De repente, el cielo estrellado se cubrió de nubes espesas. Un viento fuerte se levantó, y los rayos cruzaron la oscuridad. El crepitar de la fogata se apagó bajo las primeras gotas pesadas de la tormenta.

—¡Vamos adentro! —dijo Mateo con urgencia.

—¡Sí,vamos! —repitió Aitor, dándose cuenta de que Zeta seguía inmóvil, mirando al cielo como si allí estuvieran escritas sus respuestas.

Pero no eran respuestas lo que Zeta buscaba. Casi hipnotizado, recibía las imágenes que Elián, desde su habitación, le proyectaba: drones. Miles de ellos, invisibles al ojo humano, tan pequeños que formaban nubes enteras. Sin la conexión con su hijo, Zeta mismo los habría pasado por alto.

Aitor lo sacó del trance con un grito. Zeta apuró el paso y entraron justo cuando la tormenta se desataba con furia. Masha, como siempre, percibió la preocupación grabada en su rostro. Todos se despidieron, quedando en reunirse al día siguiente en la radio de la comunidad para trazar un plan. La pequeña cabaña de Mateo y Aura ya casi estaba terminada.

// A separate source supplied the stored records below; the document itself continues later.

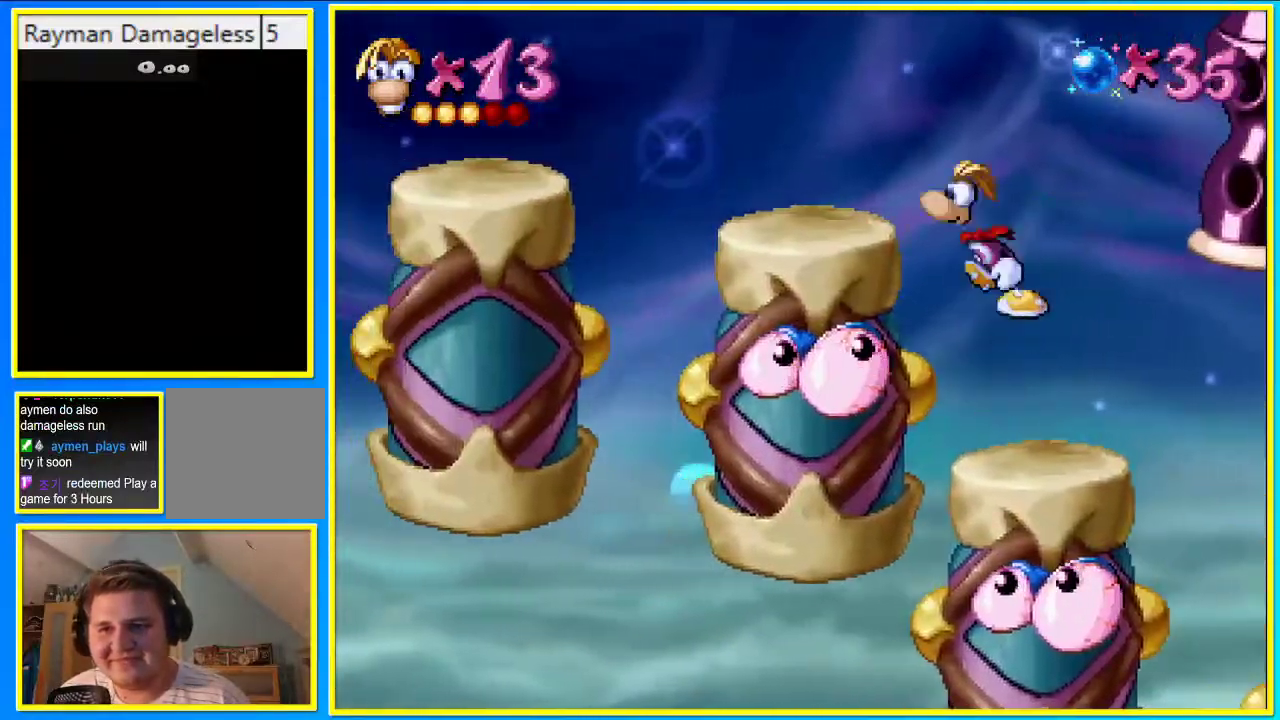
{"buttons": ["CIRCLE", "DPAD_LEFT"], "left_stick": "center", "right_stick": "center", "events": [[67, "CROSS", "up"]]}
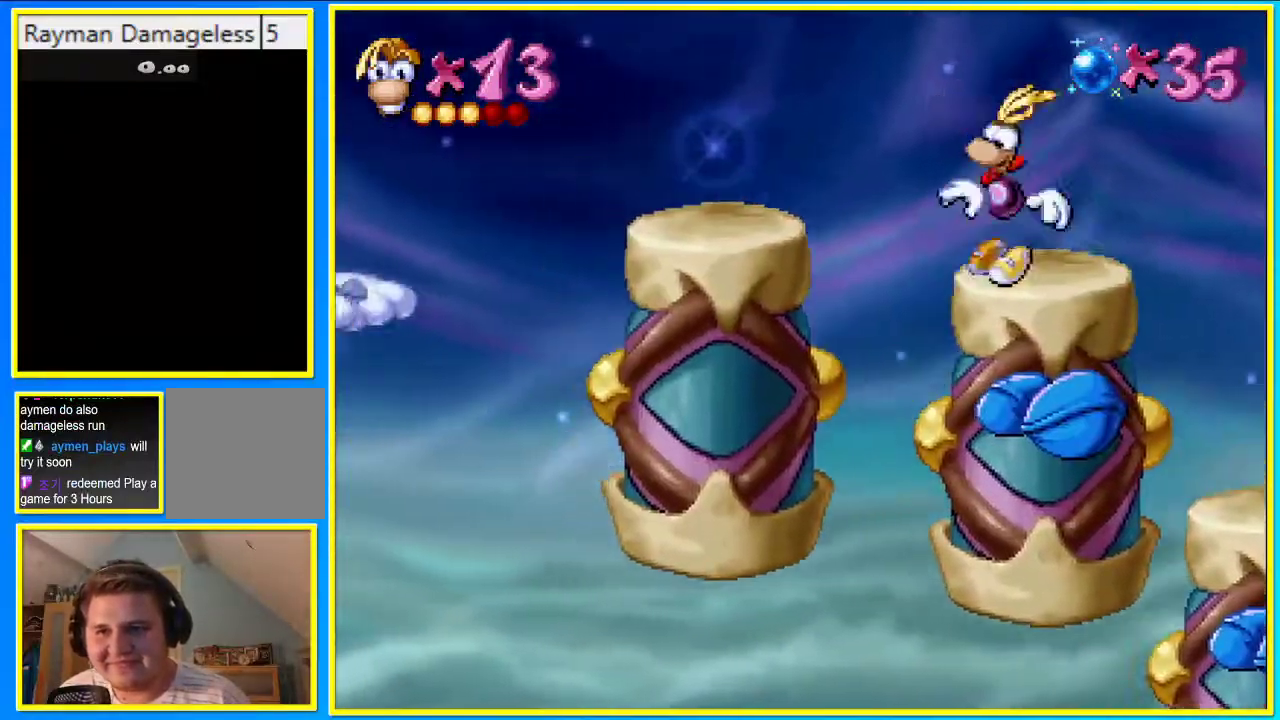
{"buttons": ["CIRCLE", "DPAD_LEFT"], "left_stick": "center", "right_stick": "center", "events": [[34, "CROSS", "down"], [101, "CROSS", "up"]]}
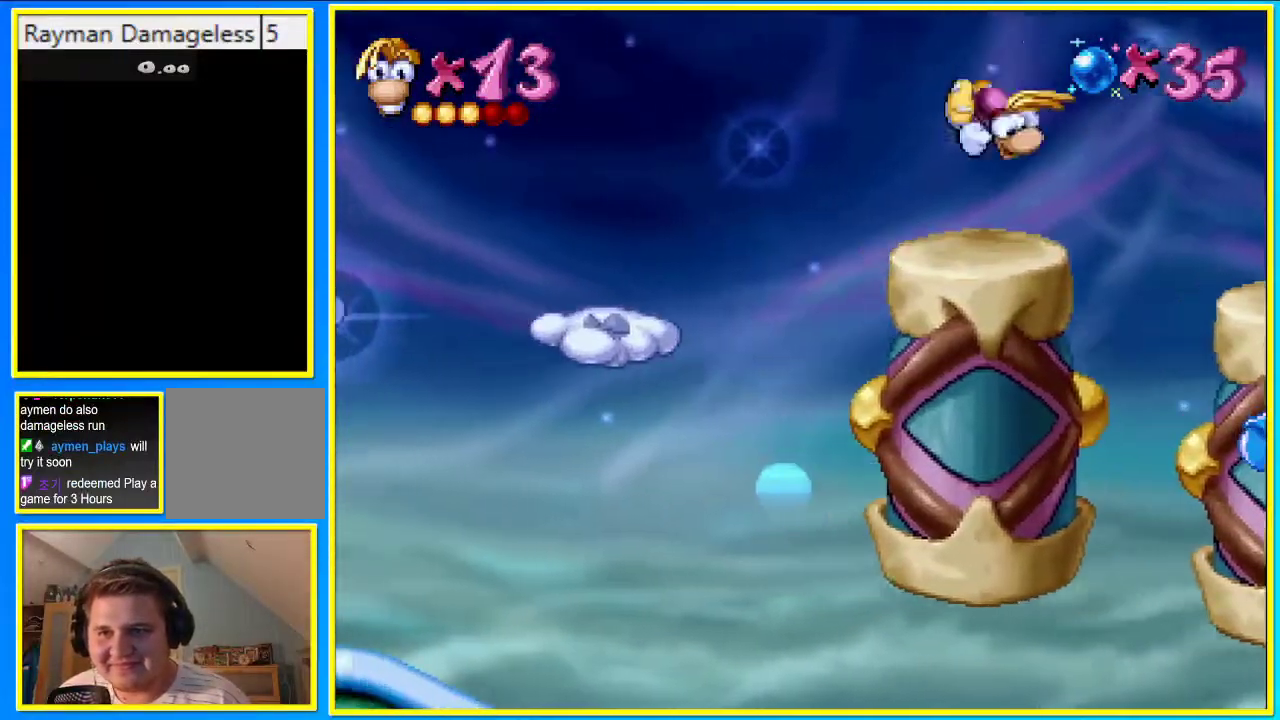
{"buttons": ["CIRCLE", "DPAD_UP"], "left_stick": "center", "right_stick": "center", "events": [[336, "CROSS", "down"], [369, "DPAD_UP", "down"], [437, "DPAD_LEFT", "up"], [504, "CROSS", "up"]]}
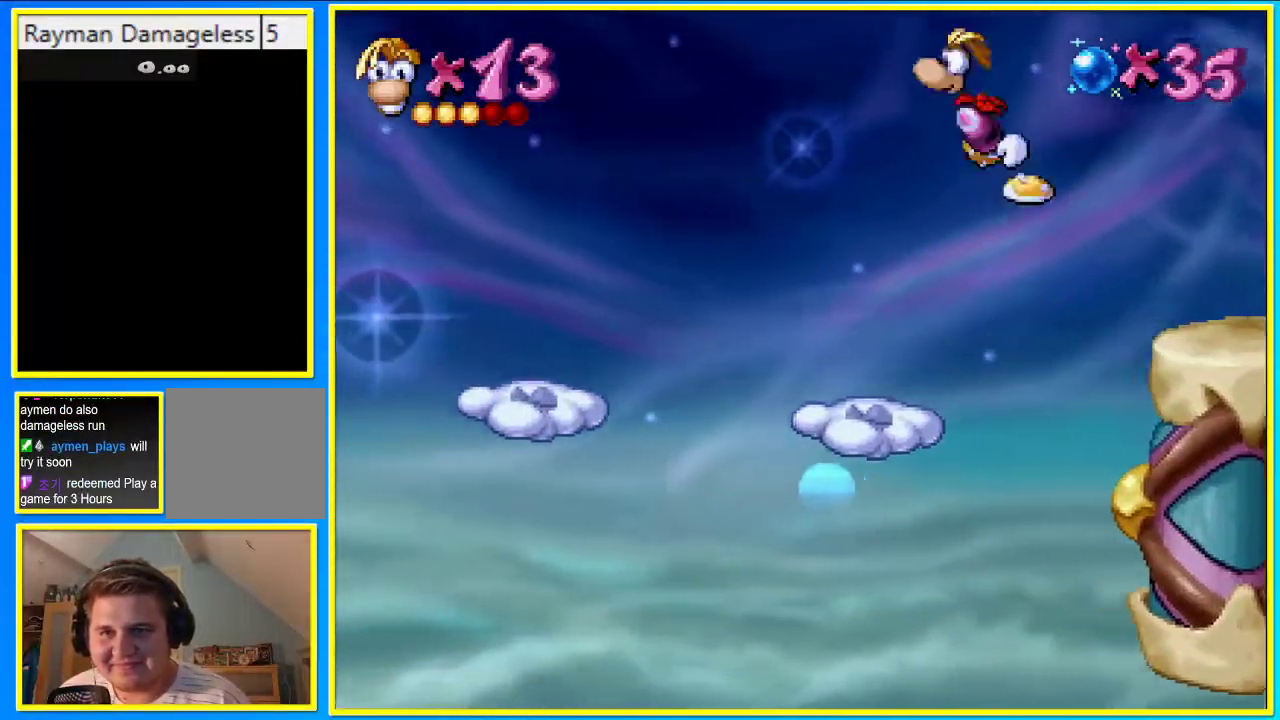
{"buttons": ["DPAD_UP"], "left_stick": "center", "right_stick": "center", "events": [[201, "CROSS", "down"], [335, "CROSS", "up"], [436, "CIRCLE", "up"]]}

Zeta fue a acostar a Elián y, como cada noche, le leyó un cuento. Pero antes, le pidió en voz baja: —Hijo, escucha. Es importante que me muestres si viste algo más.

El niño cerró los ojos, y su mente envió a la de Zeta imágenes urgentes: personas corriendo por calles oscuras en suburbios olvidados, con capuchas que ocultaban sus rostros, mientras tras ellos resonaban pasos de botas y gritos desgarradores. Eso fue lo que Elián logró mostrarle.

Zeta disimuló el escalofrío. —Bueno, a dormir. Ya es tarde, hijo —dijo, leyendo una página del cuento antes de apagar la luz y salir en silencio.

En la sala, Masha lo esperaba con un té de hierbas, el fuego de la chimenea como único testigo. Afuera, la tormenta seguía rugiendo.

Zeta se sentó a su lado y, sin rodeos, confessó: —Masha, ya ni siquiera sé si aquí seguimos a salvo.

Ella palideció. —Dime todo, Zeta.

—Te lo resumiré. La cacería comenzó. Las democracias han caído, y con ellas, las últimas libertades. Es el fin de la privacidad, de la elección, de la vida como la conocimos.

Masha, que creía que ya nada podría ser peor, sintió cómo su mundo se resquebrajaba. La imagen de su hijo vino a su mente, y las lágrimas brotaron de sus ojos. Zeta la abrazó; sus brazos fuertes eran el único refugio en un mundo que se desmoronaba.

—Amor, saldremos de esto. Estoy aquí a tu lado, como siempre, más que nunca. Jamás les pasará nada, incluso si tengo que luchar contra el mundo entero. Ahora descansemos. Mañana averiguaré más.